1. Startseite
  2. >
  3. Lokal
  4. >
  5. Nachrichten Stendal
  6. >
  7. Wundern auf dem Friedhof

Hospiz-Projekt Wundern auf dem Friedhof

Die Viertklässler der Bilingualen Grundschule „Altmark“ in Stendal nehmen am Projekt „Hospiz macht Schule“ teil.

Von Donald Lyko 06.04.2017, 18:43

Stendal l Die vielen Wege ähneln einem Labyrinth, viele Blumen, verwitterte Grabsteine mit kaum noch lesbarer Schrift, Klebezettel der Friedhofsverwaltung an einigen Steinen – nur vier Beispiele für Antworten, die die Schüler der vierten Klassen der Bilingualen Grundschule „Altmark“ am Mittwochmittag nach einem Besuch des Stendaler Friedhofes auf ihren Aufgabenzetteln notiert haben. Drei Dinge, die mir auffielen, die ich anderen erzählen möchte, die mich wundern oder erstaunen – danach war gefragt an diesem dritten Tag der Projektwoche „Hospiz macht Schule“. Die hatte der Ambulante Hospizdienst Stendal schon in den vergangenen Jahren veranstaltet. Die jetzige ist die fünfte dieser Art an der Grundschule, ein Friedhofsbesuch stand bisher nicht auf dem Programm. „Aber heutzutage gehört es für die meisten Kinder nicht mehr zum Alltag dazu, mit den Eltern oder Großeltern zur Grabpflege mit auf den Friedhof zu gehen“, erklärt Gundis Gebauer, Koordinatorin des Ambulanten Hospizdienstes Stendal, die Neuerung. Eine Stunde lang gingen die Schüler mit ihren Gruppenleitern – Ehrenamtlichen des Hospizdienstes – über den Friedhof, schauten sich dabei auch den Teil mit den jüdischen Gräbern an.

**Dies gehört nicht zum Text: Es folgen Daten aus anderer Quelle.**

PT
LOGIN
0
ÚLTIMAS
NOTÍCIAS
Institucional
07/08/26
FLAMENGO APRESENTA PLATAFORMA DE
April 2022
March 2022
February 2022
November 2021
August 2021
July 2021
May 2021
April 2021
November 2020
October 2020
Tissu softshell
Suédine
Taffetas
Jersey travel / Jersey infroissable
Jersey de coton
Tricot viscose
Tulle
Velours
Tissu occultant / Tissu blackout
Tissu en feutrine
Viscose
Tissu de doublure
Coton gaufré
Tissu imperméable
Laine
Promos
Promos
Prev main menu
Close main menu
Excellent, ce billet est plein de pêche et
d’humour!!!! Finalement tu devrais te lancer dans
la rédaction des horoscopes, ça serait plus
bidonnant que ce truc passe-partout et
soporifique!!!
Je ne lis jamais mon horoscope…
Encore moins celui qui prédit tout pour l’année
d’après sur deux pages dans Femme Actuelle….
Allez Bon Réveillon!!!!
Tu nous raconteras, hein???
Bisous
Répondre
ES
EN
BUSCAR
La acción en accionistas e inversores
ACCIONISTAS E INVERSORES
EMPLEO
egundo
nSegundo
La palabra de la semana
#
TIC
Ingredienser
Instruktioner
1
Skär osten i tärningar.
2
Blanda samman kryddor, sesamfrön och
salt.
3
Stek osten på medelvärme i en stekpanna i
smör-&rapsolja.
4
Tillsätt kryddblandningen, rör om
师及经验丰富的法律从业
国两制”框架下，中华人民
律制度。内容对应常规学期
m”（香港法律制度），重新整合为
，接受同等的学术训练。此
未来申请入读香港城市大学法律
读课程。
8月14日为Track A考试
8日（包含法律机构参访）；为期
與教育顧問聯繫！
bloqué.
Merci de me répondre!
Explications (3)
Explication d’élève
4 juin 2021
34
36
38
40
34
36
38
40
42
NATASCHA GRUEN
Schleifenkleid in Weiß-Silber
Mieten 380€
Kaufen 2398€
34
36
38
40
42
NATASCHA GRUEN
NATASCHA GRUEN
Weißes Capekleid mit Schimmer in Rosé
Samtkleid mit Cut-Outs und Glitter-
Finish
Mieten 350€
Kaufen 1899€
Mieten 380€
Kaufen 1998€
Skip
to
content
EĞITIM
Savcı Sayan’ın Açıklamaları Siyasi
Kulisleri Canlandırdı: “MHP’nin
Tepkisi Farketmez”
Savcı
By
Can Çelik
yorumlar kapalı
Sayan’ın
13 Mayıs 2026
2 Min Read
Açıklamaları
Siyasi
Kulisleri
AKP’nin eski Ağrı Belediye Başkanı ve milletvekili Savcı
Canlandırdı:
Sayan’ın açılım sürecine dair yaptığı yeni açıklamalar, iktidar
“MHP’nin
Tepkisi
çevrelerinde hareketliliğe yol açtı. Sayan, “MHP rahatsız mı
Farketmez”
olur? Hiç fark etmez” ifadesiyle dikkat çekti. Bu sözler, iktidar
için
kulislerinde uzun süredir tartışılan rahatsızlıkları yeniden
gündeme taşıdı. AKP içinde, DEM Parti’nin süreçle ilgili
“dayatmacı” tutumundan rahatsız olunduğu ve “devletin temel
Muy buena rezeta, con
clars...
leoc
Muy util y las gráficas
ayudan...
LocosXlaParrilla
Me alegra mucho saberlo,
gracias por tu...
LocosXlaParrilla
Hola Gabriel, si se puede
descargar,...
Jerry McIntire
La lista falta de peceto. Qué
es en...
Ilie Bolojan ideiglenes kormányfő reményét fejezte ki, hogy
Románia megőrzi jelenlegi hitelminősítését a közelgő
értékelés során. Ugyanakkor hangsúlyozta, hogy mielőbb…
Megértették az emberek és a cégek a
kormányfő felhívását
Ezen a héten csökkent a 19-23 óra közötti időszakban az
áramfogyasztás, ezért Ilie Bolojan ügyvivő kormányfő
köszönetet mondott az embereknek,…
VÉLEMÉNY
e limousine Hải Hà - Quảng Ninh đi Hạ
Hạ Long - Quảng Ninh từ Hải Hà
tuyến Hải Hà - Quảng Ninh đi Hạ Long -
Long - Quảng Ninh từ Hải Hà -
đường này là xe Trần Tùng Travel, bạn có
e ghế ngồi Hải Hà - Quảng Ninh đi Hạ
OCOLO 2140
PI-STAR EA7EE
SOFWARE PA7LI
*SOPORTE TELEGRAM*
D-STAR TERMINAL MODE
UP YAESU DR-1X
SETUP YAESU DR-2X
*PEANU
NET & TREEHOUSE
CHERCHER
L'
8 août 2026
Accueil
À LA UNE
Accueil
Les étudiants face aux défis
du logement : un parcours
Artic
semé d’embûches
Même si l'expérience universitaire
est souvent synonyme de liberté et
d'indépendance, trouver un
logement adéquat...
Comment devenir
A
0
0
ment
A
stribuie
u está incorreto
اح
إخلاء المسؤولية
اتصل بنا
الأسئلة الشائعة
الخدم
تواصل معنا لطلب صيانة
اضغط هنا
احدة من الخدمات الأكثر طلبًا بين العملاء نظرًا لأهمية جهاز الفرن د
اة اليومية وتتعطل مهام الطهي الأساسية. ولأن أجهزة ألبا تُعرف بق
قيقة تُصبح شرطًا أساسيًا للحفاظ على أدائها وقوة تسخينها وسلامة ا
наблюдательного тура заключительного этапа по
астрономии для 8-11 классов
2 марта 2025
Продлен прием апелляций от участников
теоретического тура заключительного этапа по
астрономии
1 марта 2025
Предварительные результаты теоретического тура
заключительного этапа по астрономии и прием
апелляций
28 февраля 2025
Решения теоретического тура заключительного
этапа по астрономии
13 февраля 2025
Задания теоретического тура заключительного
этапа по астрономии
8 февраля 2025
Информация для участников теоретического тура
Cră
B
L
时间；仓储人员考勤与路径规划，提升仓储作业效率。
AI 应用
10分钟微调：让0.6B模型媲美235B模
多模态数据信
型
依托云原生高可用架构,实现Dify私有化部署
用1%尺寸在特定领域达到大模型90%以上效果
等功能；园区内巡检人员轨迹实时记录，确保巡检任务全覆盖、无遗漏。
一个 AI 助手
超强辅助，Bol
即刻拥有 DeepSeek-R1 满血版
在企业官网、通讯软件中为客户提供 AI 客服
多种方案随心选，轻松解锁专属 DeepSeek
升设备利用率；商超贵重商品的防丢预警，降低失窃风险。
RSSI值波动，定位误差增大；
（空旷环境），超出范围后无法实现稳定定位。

Sich um die letzte Ruhestätte seiner Angehörigen zu kümmern, diesen Platz zum Trauern und Erinnern zu haben – viele finden darin Trost nach dem Verlust. Trost, er ist nur ein Aspekt der fünftägigen Projektwoche. Es geht ums Werden und Vergehen, um Krankheit und Leid, Sterben und Tod, ums Traurigsein und eben um Trost und Trösten. Mit den Ehrenamtlichen nähern sich die Schüler auf ganz unterschiedliche Weise diesen Begriffen: in Gesprächen, mit Filmen und Büchern, mit kreativem Arbeiten, mit Geschichten und seit diesem Jahr eben auch mit einem Besuch auf einem Friedhof. Kost, die für Dritt- und Viertklässler zu schwer scheint.

Nein, sagt Gundis Gebauer: „Die Neun- und Zehnjährigen haben noch eine gewisse kindliche Neugier. Sie haben meist noch keine eigenen traurigen Erfahrungen und noch keine eigene Betroffenheit.“ Darum sind die Schüler auch sehr offen und interessiert, wenn sie mit den Ehrenamtlichen des Hospizdienstes, die sich seit Jahren mit dem Thema beschäftigen und ausgebildet sind, über Sterben, Tod und Trauer reden, meist in Gruppenarbeit, mal in großer Runde. Am Dienstag war unter anderem ein Stendaler Arzt zu Gast, dem die Kinder ihre Fragen zu Krankheiten stellen konnten.

Wenn die Projektwoche heute mit einem Abschlussfest ausklingt, dann soll eine wichtige Erkenntnis die Schüler erreicht haben: Leben und Sterben gehören zusammen.